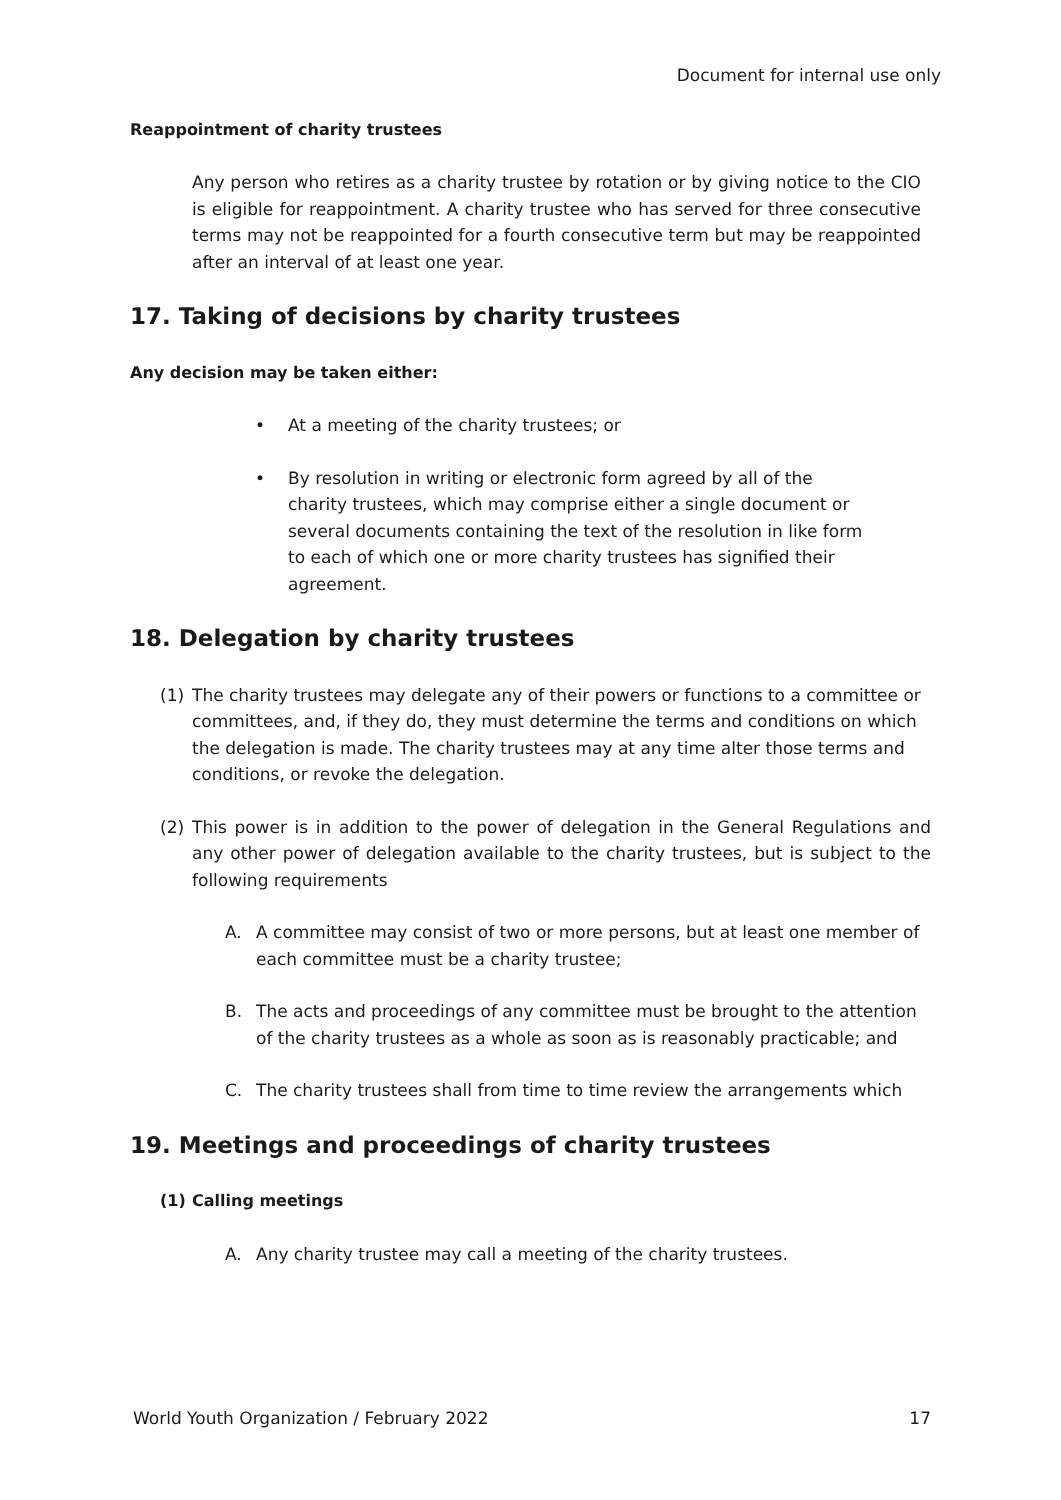Document for internal use only
Reappointment of charity trustees
Any person who retires as a charity trustee by rotation or by giving notice to the CIO is eligible for reappointment. A charity trustee who has served for three consecutive terms may not be reappointed for a fourth consecutive term but may be reappointed after an interval of at least one year.
17. Taking of decisions by charity trustees
Any decision may be taken either:
• At a meeting of the charity trustees; or
• By resolution in writing or electronic form agreed by all of the charity trustees, which may comprise either a single document or several documents containing the text of the resolution in like form to each of which one or more charity trustees has signified their agreement.
18. Delegation by charity trustees
(1) The charity trustees may delegate any of their powers or functions to a committee or committees, and, if they do, they must determine the terms and conditions on which the delegation is made. The charity trustees may at any time alter those terms and conditions, or revoke the delegation.
(2) This power is in addition to the power of delegation in the General Regulations and any other power of delegation available to the charity trustees, but is subject to the following requirements
A. A committee may consist of two or more persons, but at least one member of each committee must be a charity trustee;
B. The acts and proceedings of any committee must be brought to the attention of the charity trustees as a whole as soon as is reasonably practicable; and
C. The charity trustees shall from time to time review the arrangements which
19. Meetings and proceedings of charity trustees
(1) Calling meetings
A. Any charity trustee may call a meeting of the charity trustees.
World Youth Organization / February 2022 17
::::
Show me every line of the entries above that holds "trustees".

▶ EXPECTED ANSWER
Reappointment of charity trustees
17. Taking of decisions by charity trustees
• At a meeting of the charity trustees; or
• By resolution in writing or electronic form agreed by all of the charity trustees, which may comprise either a single document or several documents containing the text of the resolution in like form to each of which one or more charity trustees has signified their agreement.
18. Delegation by charity trustees
(1) The charity trustees may delegate any of their powers or functions to a committee or committees, and, if they do, they must determine the terms and conditions on which the delegation is made. The charity trustees may at any time alter those terms and conditions, or revoke the delegation.
(2) This power is in addition to the power of delegation in the General Regulations and any other power of delegation available to the charity trustees, but is subject to the following requirements
B. The acts and proceedings of any committee must be brought to the attention of the charity trustees as a whole as soon as is reasonably practicable; and
C. The charity trustees shall from time to time review the arrangements which
19. Meetings and proceedings of charity trustees
A. Any charity trustee may call a meeting of the charity trustees.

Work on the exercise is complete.